Je voulais juste parler histoire. Y'a environ cinquante-cinq ans "ça" commence. Je vois mes premiers dessins sur des bouquins d'histoire à l'école. Incroyable émotion, je m'en souviens comme si c'était aujourd'hui. Les instits pas géniaux, je l'ai déjà écrit sur ce blogue, à l'époque ça ne marchait qu'au rapport de force, à la branlée, au savoir qui devait entrer de gré ou de force mais qui devait pénétrer dans toutes les caboches. C'était une question d'honneur pour le hussard noir. Tout est entré en moi par l'image, par le visuel, le sensitif. Pas par la parole, encore moins par les torgnoles.

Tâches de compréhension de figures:
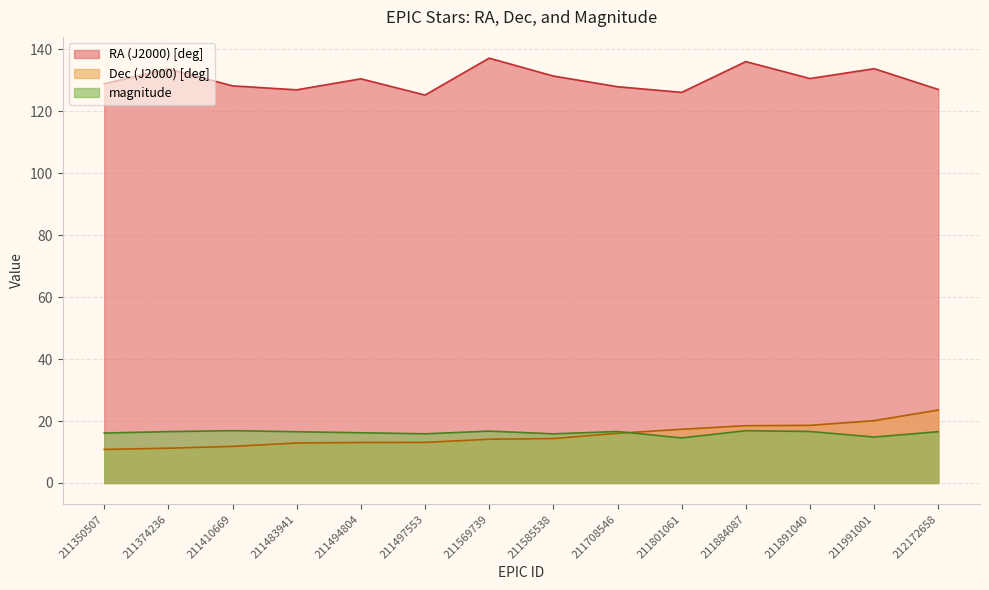

At how many categories does at least one series exceed 83?

14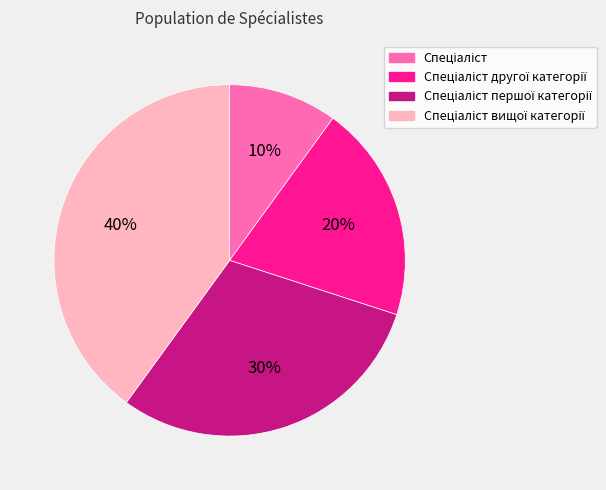

How many segments does this pie chart have?

4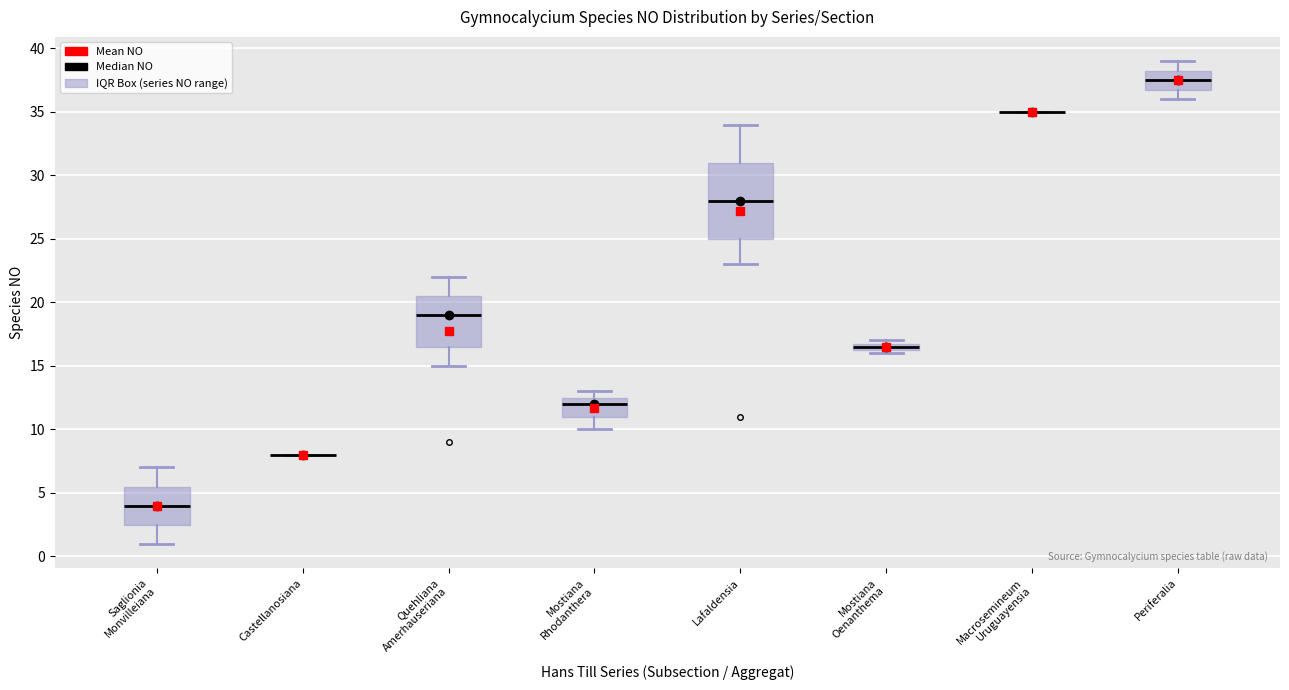

Which box is the tallest, from its lower edge to its upper edge?

Lafaldensia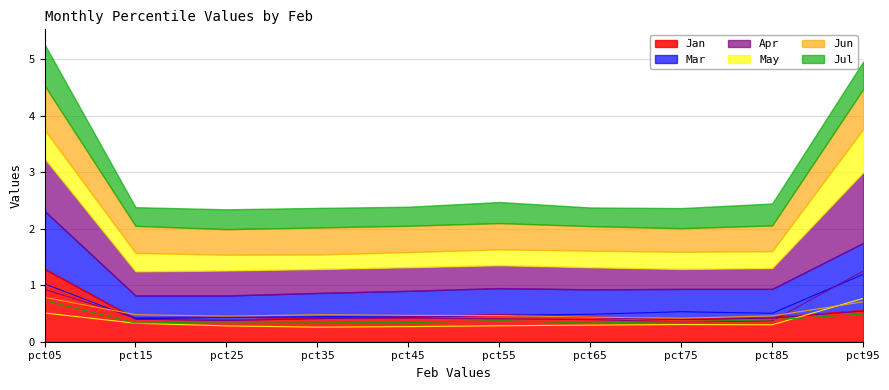

At which category does the chart reach its peak across all series?

pct05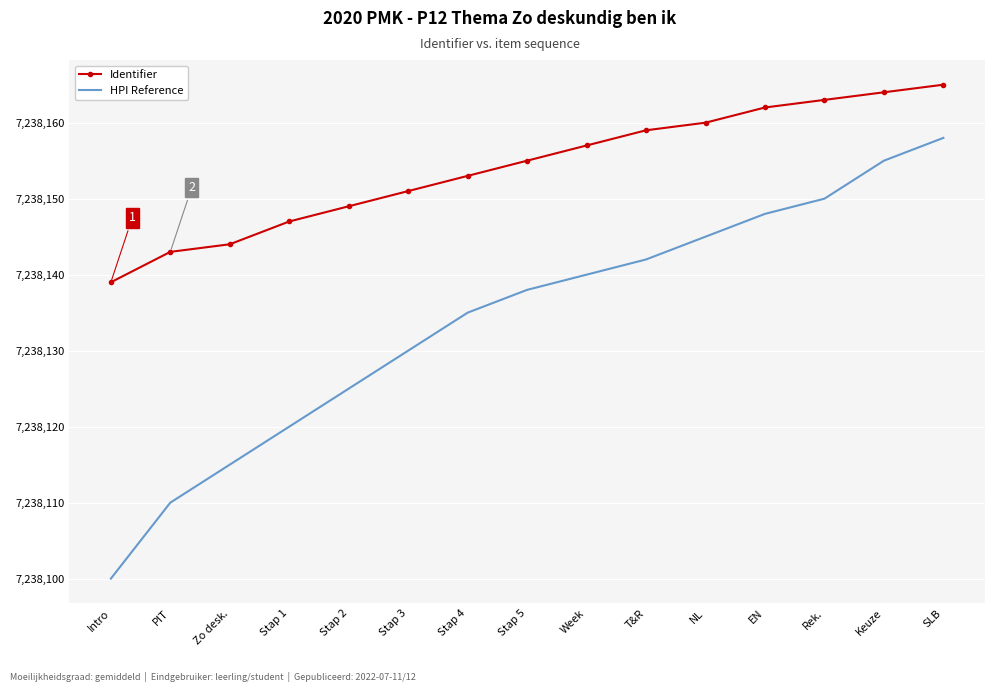

Is it true that Identifier equals 7238163 at Rek.?

True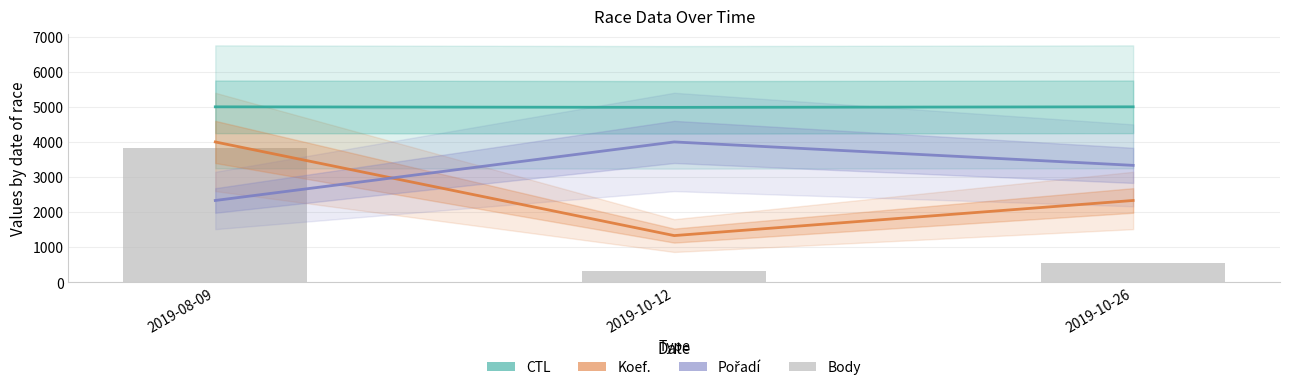

Reading left to right, transcribe all the data shown in this chart.

CTL: 4999.8	4985.0	5000.0
Koef.: 4000.0	1333.3	2333.3
Pořadí: 2333.3	4000.0	3333.3
Body: 3834.4	321.1	562.0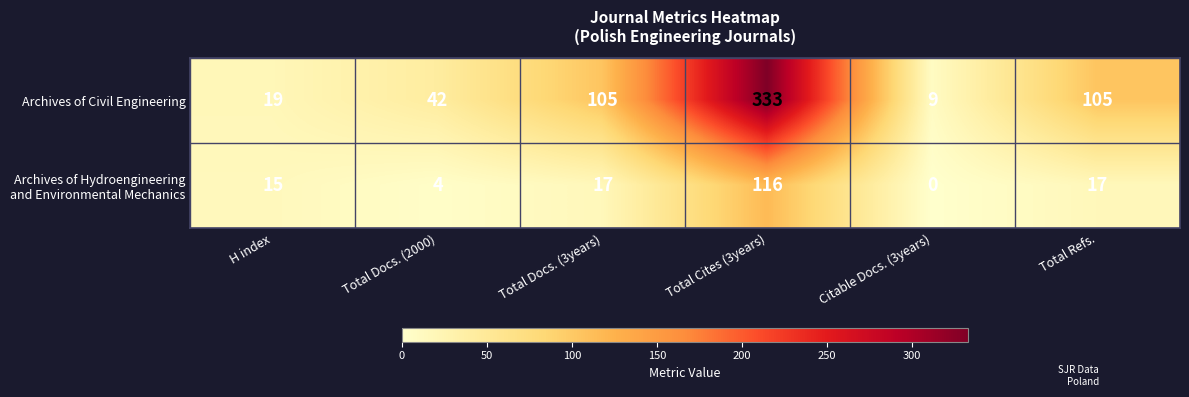

What is the maximum value shown in the chart?

333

> [CONSIGNE]
D'après le texte fourni, par quelles voies « tout est entré » ? Citez-les toutes.

> [CORRIGÉ]
L'image, le visuel, le sensitif.